取り組み方:
以下の発達障害に関するインタビューから、「発達障害の子どもとの生活は波」を含む語句で始まり「Qに近い概念で捉えています。」で終わる部分を、一字一句違えずに書き写してください。
---------- 本文抜粋
赤平 発達障害に限らず「できることなら自分の子どもは健常の世界で生きてほしい」と考えるのが、すべての親の共通の考えではないかと思います。

――赤平さんのお子さんは周囲の理解不足もあって、“健常の世界”でいじめに遭いました。隠すことで、社会にとってその子の特性が伝わらないこともあるように感じます。

赤平 だから保護者はジレンマなんです。「子どもの状態がいつか良くなって社会に適応できるようになるのではないか」という希望もあるけど、目の前にはトラブルが山積していて。

 発達障害の子どもとの生活は波が激しいので、問題のない状態、いわゆる「普通」のことも多々あるんです。そうすると、親からすれば「やっぱりうちの子は健常だ」と思いたくなる。

 

発達障害の知識があるかないかで対応が全く異なる

――赤平さんは、「うちの子はいつか健常になる」という希望はないですか。

赤平 僕は勉強した結果、発達障害は多様な個性の中のひとつと捉える「ニューロダイバーシティ」という考え方に共感しています。ですので、そもそも「健常になる」という考え方をしたことがありません。「発達障害を治す」という考えも当てはまらず、発達障害をLGBTQに近い概念で捉えています。

 その上で、やっぱり発達障害の知識があるかないかで、対応が全く異なるんですよね。発達障害は「怒られの天才」と言われますが、怒られるのは前提とした中で、いかにそれを挽回させるかということを意識してコミュニケーションをしています。

 あと、勘違いされやすいのですが、発達障害の人は暴力的になりがちだったり、ヒステリックになりやすいと言われることがありますが、それは、「発達障害だから」ではないんですよ。
--------------------
---------- 抽出資料
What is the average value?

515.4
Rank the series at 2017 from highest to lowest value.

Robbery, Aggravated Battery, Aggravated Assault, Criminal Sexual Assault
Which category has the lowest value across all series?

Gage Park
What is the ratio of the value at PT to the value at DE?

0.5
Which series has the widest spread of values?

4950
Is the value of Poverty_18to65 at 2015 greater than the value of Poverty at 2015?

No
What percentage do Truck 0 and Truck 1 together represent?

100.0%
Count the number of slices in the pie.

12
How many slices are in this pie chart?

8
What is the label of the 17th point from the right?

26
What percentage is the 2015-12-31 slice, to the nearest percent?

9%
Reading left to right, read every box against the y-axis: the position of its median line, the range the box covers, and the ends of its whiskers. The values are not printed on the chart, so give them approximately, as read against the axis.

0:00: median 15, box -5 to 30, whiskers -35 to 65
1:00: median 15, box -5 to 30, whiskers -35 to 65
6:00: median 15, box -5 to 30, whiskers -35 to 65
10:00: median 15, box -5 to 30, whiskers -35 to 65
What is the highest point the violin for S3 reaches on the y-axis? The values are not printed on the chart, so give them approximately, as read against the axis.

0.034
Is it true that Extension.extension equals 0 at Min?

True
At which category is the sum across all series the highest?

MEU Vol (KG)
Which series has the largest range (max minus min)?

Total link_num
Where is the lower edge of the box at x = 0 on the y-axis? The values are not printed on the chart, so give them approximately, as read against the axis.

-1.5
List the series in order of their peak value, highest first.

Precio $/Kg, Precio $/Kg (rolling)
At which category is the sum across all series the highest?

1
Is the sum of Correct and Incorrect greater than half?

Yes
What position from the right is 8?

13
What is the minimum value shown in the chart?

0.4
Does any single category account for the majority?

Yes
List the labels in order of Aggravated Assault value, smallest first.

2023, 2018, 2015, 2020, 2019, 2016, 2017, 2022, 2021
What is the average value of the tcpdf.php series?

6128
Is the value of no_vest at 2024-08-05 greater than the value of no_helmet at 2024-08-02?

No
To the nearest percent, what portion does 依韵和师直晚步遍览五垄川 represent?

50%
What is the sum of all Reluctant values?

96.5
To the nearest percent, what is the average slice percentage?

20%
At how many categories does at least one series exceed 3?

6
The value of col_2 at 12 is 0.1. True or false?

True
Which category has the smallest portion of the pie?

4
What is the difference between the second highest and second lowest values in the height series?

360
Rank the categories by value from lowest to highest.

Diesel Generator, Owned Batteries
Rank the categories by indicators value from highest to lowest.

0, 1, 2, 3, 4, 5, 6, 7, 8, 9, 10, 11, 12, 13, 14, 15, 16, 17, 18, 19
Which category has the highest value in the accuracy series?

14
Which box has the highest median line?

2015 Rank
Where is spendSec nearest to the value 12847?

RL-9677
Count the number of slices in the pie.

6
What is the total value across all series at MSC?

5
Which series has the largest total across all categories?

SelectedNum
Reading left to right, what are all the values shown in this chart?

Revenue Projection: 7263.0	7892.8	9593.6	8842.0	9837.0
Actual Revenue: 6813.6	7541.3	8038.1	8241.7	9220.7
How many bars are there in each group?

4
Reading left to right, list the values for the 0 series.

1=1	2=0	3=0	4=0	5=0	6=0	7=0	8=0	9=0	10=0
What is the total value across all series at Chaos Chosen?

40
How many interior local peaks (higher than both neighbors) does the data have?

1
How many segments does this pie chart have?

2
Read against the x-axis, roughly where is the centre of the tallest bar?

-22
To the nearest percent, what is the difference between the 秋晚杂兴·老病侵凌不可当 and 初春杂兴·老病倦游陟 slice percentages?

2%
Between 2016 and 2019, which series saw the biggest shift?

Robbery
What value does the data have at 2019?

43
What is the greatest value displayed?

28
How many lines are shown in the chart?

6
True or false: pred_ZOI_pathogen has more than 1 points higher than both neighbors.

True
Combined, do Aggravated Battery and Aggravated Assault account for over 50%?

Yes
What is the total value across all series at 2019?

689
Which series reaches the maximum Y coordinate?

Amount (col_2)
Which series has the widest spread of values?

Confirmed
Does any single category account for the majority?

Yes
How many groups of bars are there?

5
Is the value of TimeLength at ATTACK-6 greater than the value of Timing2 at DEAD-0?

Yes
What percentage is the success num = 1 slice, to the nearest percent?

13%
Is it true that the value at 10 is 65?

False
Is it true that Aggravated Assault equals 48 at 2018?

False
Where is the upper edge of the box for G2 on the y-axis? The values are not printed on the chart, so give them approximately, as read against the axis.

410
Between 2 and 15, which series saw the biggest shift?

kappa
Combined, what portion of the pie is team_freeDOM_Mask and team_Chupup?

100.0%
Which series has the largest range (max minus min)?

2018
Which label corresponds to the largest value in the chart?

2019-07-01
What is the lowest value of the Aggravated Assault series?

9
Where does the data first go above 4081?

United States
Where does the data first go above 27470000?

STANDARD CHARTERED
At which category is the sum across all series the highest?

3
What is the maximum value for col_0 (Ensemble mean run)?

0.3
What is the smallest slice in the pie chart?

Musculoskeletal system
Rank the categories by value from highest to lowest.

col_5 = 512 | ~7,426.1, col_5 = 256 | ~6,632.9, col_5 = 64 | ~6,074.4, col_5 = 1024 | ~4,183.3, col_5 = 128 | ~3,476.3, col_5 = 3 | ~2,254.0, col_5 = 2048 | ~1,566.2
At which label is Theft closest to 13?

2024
--------------------
解答例:
発達障害の子どもとの生活は波が激しいので、問題のない状態、いわゆる「普通」のことも多々あるんです。そうすると、親からすれば「やっぱりうちの子は健常だ」と思いたくなる。

 

発達障害の知識があるかないかで対応が全く異なる

――赤平さんは、「うちの子はいつか健常になる」という希望はないですか。

赤平 僕は勉強した結果、発達障害は多様な個性の中のひとつと捉える「ニューロダイバーシティ」という考え方に共感しています。ですので、そもそも「健常になる」という考え方をしたことがありません。「発達障害を治す」という考えも当てはまらず、発達障害をLGBTQに近い概念で捉えています。